[Transcribed page contents]
━━━━━━━━━━
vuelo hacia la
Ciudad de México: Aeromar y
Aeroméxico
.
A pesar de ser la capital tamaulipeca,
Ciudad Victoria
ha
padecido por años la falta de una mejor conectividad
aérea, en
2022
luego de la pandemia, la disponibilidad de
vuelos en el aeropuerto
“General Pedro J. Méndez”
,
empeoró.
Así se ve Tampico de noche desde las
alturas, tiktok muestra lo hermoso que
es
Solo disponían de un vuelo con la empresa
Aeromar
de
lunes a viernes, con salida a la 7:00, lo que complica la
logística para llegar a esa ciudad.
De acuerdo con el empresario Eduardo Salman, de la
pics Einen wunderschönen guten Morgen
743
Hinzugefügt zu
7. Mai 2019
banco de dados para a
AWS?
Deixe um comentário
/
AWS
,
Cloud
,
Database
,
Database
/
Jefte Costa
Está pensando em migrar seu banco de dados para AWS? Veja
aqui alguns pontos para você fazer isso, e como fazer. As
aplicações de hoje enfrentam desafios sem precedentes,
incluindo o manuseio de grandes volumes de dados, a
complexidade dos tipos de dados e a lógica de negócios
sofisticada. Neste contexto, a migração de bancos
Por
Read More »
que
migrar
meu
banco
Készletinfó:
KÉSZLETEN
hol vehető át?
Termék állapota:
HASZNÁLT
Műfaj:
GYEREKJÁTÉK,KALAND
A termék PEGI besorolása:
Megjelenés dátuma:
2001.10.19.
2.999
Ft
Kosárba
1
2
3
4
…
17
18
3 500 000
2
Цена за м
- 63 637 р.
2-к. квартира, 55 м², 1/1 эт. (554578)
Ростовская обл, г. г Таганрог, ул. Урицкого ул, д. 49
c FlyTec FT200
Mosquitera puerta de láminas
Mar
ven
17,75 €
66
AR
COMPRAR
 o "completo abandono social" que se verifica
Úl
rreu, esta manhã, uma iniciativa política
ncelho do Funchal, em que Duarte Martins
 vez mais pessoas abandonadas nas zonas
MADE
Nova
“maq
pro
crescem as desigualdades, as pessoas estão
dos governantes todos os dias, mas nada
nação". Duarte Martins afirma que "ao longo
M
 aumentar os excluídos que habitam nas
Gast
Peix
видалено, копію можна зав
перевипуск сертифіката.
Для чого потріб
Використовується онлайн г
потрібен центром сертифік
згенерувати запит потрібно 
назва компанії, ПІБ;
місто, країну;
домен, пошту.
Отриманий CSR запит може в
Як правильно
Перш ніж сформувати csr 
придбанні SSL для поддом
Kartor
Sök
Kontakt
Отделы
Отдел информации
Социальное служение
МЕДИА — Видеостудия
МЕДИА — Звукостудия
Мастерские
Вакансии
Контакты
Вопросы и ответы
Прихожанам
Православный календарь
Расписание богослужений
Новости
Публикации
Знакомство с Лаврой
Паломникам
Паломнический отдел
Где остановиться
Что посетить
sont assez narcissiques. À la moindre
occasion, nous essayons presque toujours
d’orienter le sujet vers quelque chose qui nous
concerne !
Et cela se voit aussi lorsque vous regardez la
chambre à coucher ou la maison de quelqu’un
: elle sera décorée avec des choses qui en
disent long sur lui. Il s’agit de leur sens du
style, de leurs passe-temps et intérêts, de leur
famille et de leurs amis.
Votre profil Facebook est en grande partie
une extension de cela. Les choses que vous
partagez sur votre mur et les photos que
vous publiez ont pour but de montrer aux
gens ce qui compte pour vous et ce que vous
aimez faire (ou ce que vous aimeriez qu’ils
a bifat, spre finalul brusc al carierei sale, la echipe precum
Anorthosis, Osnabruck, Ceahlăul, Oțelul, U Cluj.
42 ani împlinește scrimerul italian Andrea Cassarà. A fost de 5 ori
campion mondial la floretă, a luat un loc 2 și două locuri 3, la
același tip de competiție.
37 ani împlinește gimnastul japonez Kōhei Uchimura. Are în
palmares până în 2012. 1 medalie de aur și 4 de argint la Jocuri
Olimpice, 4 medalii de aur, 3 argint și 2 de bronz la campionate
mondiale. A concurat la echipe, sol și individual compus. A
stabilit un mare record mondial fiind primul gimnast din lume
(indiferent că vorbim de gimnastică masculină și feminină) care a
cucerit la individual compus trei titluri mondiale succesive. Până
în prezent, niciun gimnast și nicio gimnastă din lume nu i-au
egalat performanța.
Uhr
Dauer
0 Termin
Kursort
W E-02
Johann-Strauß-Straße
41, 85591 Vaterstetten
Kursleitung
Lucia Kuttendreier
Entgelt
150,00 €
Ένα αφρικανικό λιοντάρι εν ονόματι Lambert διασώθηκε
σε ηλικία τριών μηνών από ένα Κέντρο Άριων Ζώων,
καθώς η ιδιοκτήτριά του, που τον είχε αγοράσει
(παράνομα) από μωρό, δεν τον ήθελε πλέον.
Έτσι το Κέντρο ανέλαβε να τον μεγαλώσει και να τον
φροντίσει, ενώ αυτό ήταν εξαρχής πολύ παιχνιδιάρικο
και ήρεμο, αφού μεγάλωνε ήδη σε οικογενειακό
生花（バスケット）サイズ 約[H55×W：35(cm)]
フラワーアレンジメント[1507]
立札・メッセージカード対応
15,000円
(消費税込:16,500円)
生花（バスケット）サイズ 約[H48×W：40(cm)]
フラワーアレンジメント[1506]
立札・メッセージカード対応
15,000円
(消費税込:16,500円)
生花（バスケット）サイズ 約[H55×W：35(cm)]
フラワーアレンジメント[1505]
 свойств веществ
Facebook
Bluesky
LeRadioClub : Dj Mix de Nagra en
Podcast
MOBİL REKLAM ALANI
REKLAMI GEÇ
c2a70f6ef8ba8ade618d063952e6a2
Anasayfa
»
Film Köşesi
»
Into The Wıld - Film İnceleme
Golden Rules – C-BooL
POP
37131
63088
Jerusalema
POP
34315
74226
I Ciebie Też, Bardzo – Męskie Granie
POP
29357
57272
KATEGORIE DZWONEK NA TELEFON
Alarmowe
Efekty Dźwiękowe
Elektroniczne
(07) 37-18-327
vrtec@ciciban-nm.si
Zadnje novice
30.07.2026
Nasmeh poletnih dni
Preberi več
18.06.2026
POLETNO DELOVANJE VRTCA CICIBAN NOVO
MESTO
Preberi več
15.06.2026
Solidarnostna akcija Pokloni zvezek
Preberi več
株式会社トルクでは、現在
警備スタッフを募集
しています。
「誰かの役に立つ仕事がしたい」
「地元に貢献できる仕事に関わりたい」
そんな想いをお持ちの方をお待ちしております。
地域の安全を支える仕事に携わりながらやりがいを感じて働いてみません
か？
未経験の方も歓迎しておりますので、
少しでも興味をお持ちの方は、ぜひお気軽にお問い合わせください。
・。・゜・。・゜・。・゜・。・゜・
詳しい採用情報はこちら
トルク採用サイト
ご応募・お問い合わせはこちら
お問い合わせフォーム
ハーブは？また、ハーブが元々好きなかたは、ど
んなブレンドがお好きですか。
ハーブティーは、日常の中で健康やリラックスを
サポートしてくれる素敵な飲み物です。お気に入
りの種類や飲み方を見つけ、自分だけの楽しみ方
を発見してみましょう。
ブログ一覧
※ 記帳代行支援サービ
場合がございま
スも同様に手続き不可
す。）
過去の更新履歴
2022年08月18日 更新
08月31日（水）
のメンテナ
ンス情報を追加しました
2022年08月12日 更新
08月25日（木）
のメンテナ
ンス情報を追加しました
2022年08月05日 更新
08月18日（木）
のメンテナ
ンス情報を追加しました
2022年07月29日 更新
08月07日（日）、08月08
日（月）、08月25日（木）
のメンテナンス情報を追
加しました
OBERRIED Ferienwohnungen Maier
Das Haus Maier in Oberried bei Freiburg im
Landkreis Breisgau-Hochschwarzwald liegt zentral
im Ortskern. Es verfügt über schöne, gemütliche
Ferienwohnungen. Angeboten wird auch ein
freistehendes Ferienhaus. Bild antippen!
━━━━━━━━━━
• PROMPT:
Retype, without any alteration, the stretch of lines from the first line through the line containing "7. Mai 2019".

• FINISHED EXERCISE:
vuelo hacia la
Ciudad de México: Aeromar y
Aeroméxico
.
A pesar de ser la capital tamaulipeca,
Ciudad Victoria
ha
padecido por años la falta de una mejor conectividad
aérea, en
2022
luego de la pandemia, la disponibilidad de
vuelos en el aeropuerto
“General Pedro J. Méndez”
,
empeoró.
Así se ve Tampico de noche desde las
alturas, tiktok muestra lo hermoso que
es
Solo disponían de un vuelo con la empresa
Aeromar
de
lunes a viernes, con salida a la 7:00, lo que complica la
logística para llegar a esa ciudad.
De acuerdo con el empresario Eduardo Salman, de la
pics Einen wunderschönen guten Morgen
743
Hinzugefügt zu
7. Mai 2019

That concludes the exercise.